(Data shown)
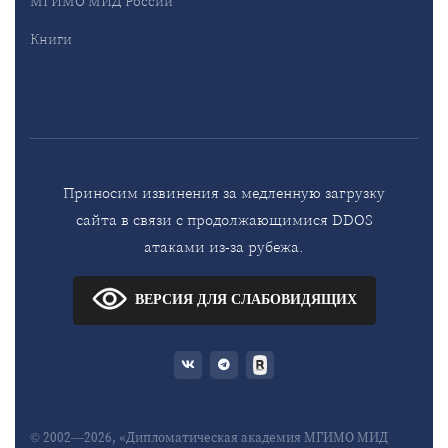
МГИМО МИД России
Книги
Приносим извинения за медленную загрузку
сайта в связи с продолжающимися DDOS
атаками из-за рубежа.
ВЕРСИЯ ДЛЯ СЛАБОВИДЯЩИХ
© 2002—2026, «Дипломатическая академия МГИМО МИД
(End Data shown)
*Request*
Where does "МГИМО" appear in the records above? Copy each line that holds it.

*Your solution*
МГИМО МИД России
© 2002—2026, «Дипломатическая академия МГИМО МИД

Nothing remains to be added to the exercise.